Under the scheme, which was announced by Minister for Health Mary Harney in December 2006 and which was due to begin in January 2008 but had to be delayed, people going into nursing homes will be able to defer payment for their care until after their death, when the State will be able to recoup up to 15 per cent of the value of their home to cover the cost of their care.
The Nursing Homes Support Scheme Act 2009 was signed into law on July 1st and sections of it were started on July 3rd to enable the purchase fund to begin price negotiations with private nursing homes on behalf of the State. Ms Harney has indicated the scheme will be implemented once these negotiations are concluded.
The 450 or so private and voluntary nursing homes in the State were given two options on pricing by the fund. They could accept what homes describe as a “random” figure offered for the cost of care by the fund (Option A) or put forward another figure and begin negotiations (Option B). More than 100 homes accepted Option A, with one owner saying it was more than he would ever have charged residents.
Several other homes which went the Option B route were told they would have to reach agreement with the fund on pricing by Friday last. But it is clear this did not happen in all cases.
The homes, under documentation circulated to them by the NTPF, were warned not to discuss the prices they were offered or their price negotiations with any other home owner. However, The Irish Times understands a significant amount of negotiations with homes still has to take place before the fund’s work under the scheme is finished.
The fund said it was drawing up a list of homes that had agreed prices with it at close of business on Friday last but it would not say how many homes were on this list. “As commercially confidential discussions between the fund and a number of nursing homes are still in progress the NTPF is not able to comment any further,” it said.
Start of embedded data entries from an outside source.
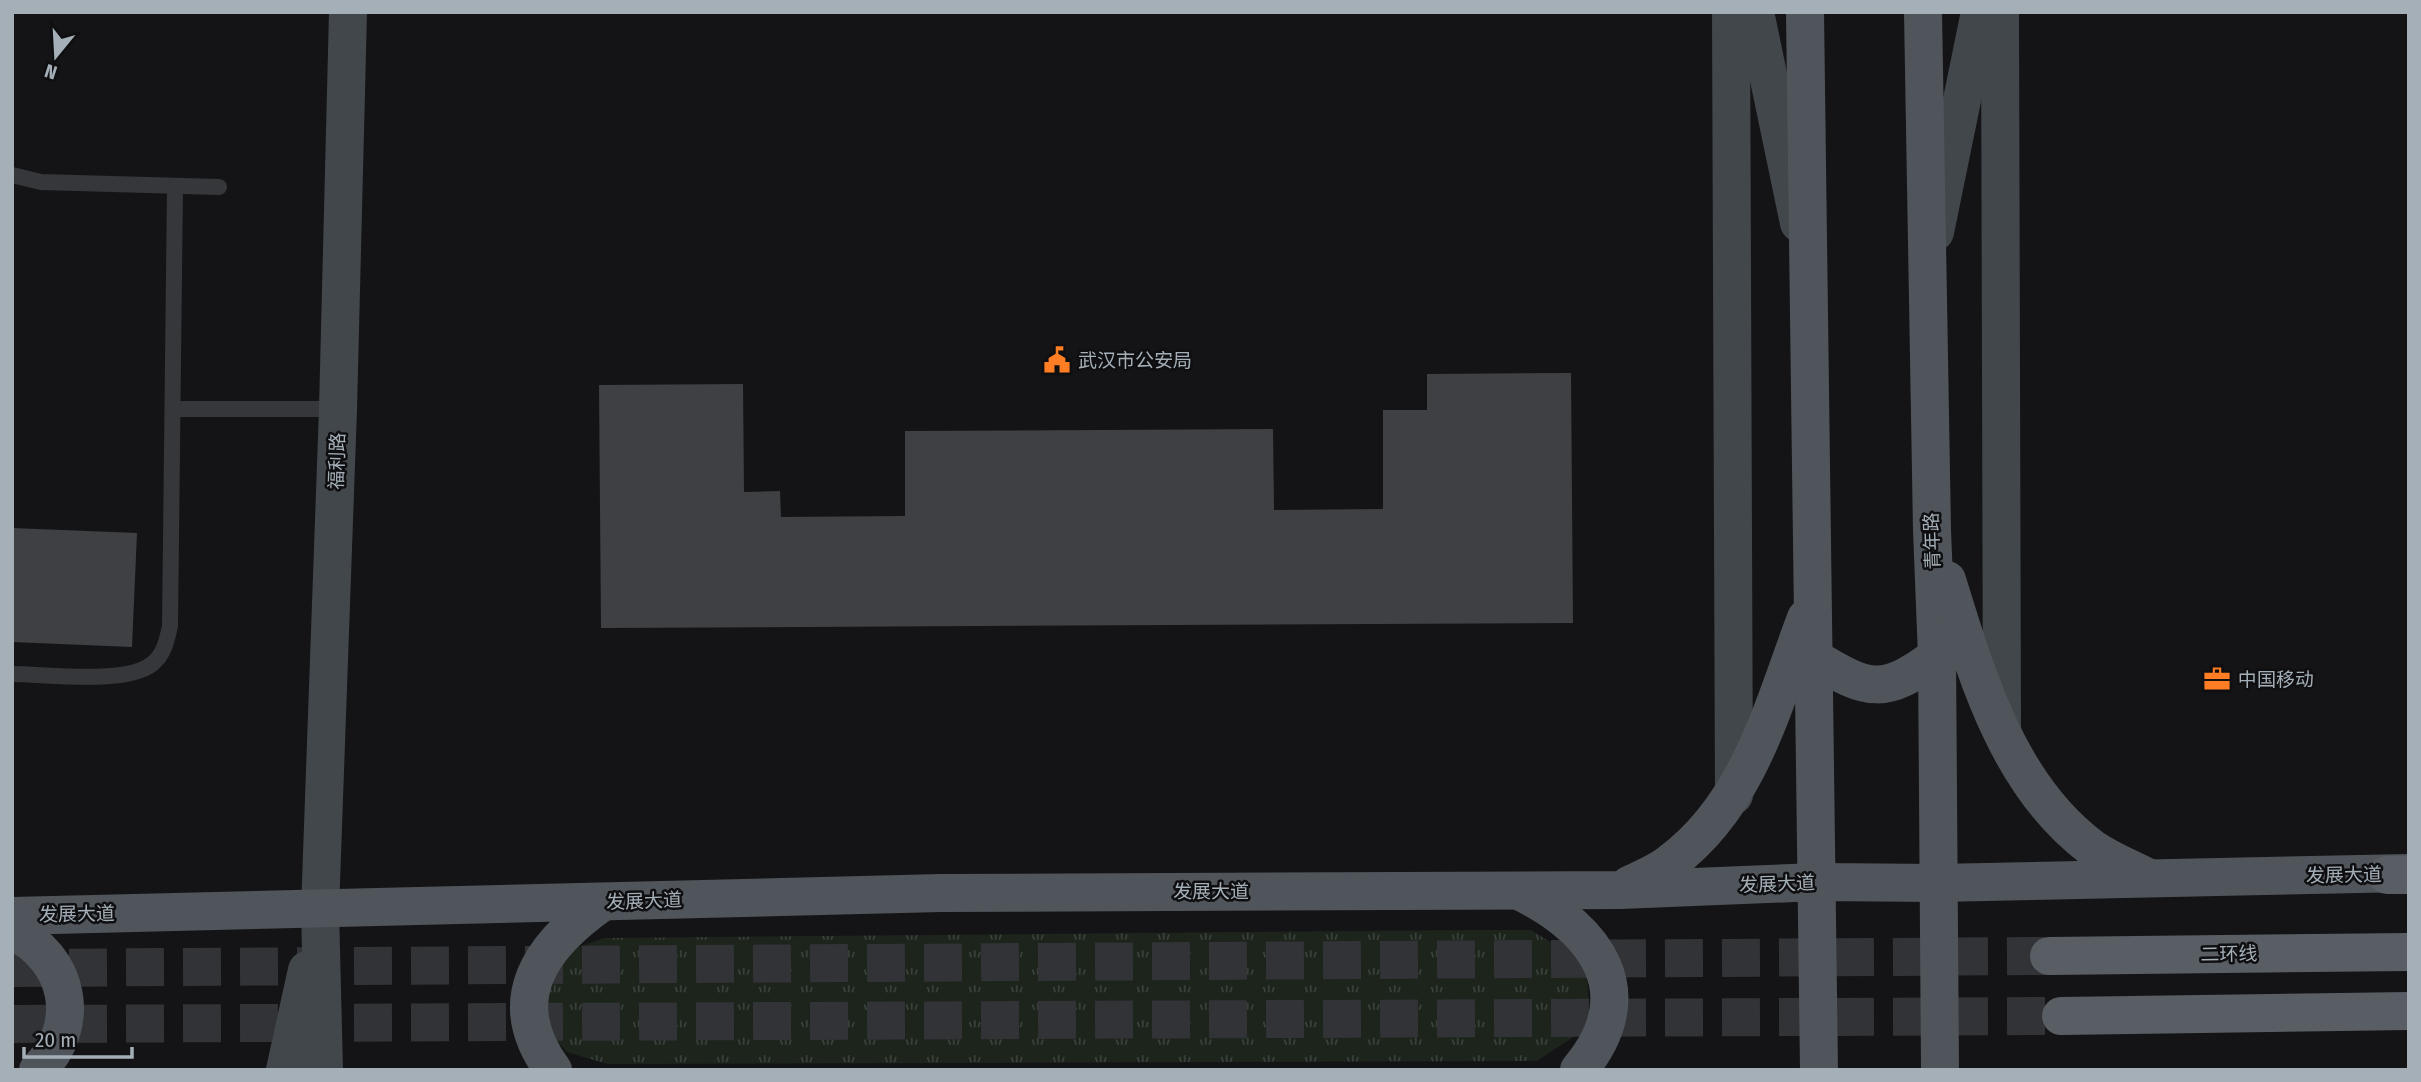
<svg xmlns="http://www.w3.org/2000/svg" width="2421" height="1082" font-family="'Fira Sans Condensed','Noto Sans SC',sans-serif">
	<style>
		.grass { fill: url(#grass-tufts) }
		.building { fill: #3e4044 }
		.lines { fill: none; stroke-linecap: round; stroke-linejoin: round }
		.trunk-tunnel { stroke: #313336; stroke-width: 38; stroke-dasharray: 38 19; stroke-linecap: butt }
		.service { stroke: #35373b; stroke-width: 16 }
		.secondary { stroke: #42474c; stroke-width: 38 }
		.primary { stroke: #50555b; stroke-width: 38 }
		.trunk { stroke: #585e64; stroke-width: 38 }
		.labels { text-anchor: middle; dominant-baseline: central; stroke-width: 5; stroke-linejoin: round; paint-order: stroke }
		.poi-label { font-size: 19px; fill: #a4afb8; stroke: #0f0f11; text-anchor: start }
		.street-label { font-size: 19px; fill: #a4afb8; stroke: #0f0f11 }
	</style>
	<defs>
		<pattern id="grass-tufts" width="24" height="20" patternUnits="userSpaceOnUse" patternTransform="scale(1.75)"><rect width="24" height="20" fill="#1c241c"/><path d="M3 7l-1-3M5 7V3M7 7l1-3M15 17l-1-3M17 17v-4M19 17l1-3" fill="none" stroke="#3a413b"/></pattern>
	</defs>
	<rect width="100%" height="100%" fill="#141416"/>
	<polygon class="grass" points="1469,930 1531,930 1571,955 1587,979 1589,1008 1581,1032 1537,1061 607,1064 567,1052 554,1038 544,1005 550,982 576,948 604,938"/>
	<g class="building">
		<polygon points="1571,373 1573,623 601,628 599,385 743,384 744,492 780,491 781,517 905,516 905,431 1273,429 1274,510 1383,509 1383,410 1427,410 1427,374"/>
		<polygon points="12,528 137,533 132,647 12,642"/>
	</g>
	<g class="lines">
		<g class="trunk-tunnel">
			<polyline points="12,968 2049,956"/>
			<polyline points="12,1024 2061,1016"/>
		</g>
		<g class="service">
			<polyline points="12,175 41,182 219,187"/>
			<polyline points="175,409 338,409"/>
			<path d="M12,674C46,674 126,685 152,664C164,655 167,640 170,626L175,187"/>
		</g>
		<g class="secondary">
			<polyline points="1731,12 1734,795"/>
			<polyline points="1755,12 1799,223"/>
			<polyline points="2000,12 2002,731"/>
			<polyline points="1935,232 1980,12"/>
			<polyline points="285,1070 307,970"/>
			<polyline points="324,1070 320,910 338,409 348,12"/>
		</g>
		<g class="primary">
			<polyline points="1805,12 1819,1070"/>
			<polyline points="1923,12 1932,530 1937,656 1940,1070"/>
			<path d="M1947,580C1977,677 2008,785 2092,848C2109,860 2130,868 2149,878"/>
			<path d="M1814,658C1869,692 1885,695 1937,656"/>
			<path d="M1629,885C1643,878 1659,872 1671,862C1749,804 1773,705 1806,618"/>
			<path d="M1519,891C1596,929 1644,992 1579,1070"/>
			<polyline points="12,916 941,893 1620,890 1818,882 1938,883 2409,873"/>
			<path d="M12,931C70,958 83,1025 38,1070"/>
			<path d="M553,1070C501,1000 541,945 603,902"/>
		</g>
		<g class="trunk">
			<polyline points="2387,875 2409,875"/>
			<polyline points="2049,956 2409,952"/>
			<polyline points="2061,1016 2409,1011"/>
		</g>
	</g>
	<defs>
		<g id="civic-bare" transform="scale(2.1)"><path d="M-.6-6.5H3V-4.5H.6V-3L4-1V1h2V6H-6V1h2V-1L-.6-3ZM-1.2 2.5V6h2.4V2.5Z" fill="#ff7e23" stroke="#0f0f11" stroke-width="2.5" paint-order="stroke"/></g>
		<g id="office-bare" transform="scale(2.1)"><path d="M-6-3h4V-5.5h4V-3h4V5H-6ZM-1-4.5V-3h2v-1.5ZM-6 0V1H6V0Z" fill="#ff7e23" stroke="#0f0f11" stroke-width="2.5" paint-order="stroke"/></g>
	</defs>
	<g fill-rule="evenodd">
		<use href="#civic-bare" x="1057" y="360"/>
		<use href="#office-bare" x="2217" y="679"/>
	</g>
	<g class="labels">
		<g class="poi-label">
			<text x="1078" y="360">武汉市公安局</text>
			<text x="2238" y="679">中国移动</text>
		</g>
		<g class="street-label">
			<text transform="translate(337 461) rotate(-88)">福利路</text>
			<text transform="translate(1932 541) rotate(-92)">青年路</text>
			<text transform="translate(2344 875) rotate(-1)">发展大道</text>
			<text transform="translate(1777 884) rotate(-2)">发展大道</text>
			<text x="1211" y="891">发展大道</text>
			<text transform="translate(644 901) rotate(-2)">发展大道</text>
			<text transform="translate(77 914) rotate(-1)">发展大道</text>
			<text transform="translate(2229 954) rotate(-1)">二环线</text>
		</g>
	</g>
	<rect width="2421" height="1082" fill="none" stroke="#a4afb8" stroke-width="28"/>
	<g transform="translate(56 56) rotate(198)" stroke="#0f0f11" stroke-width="5" paint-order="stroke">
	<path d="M0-5L12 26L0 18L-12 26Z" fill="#a4afb8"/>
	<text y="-10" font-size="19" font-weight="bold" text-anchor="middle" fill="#a4afb8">N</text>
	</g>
	<path d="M24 1047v10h108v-10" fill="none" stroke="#a4afb8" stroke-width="3.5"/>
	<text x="35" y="1047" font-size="21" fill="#a4afb8" stroke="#0f0f11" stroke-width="5" paint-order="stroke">20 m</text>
</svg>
A spokeswoman for the department said that even though the fund’s work was ongoing the scheme will commence “no later than the final quarter of this year”.
Tadhg Daly, chief executive of Nursing Homes Ireland, said he was concerned at all the secrecy and believed the fund had a duty to run the scheme in an open and transparent manner. But the big issue was what Fair Deal would and wouldn’t cover, he said. While old people were being told they would pay a maximum of 80 per cent of a State pension towards their care under the scheme, the fund was not factoring in the cost of things such as therapies and incontinence wear into its pricing.
The department said the issue of therapies is being examined across all care settings in the context of forthcoming eligibility legislation. Local arrangements between homes and HSE offices on incontinence wear would continue “for the time being”.
The delay in introducing the Fair Deal scheme is being blamed for the increased number of delayed discharge patients in acute hospitals. Last week the number of beds blocked by patients who should have been discharged stood at 743.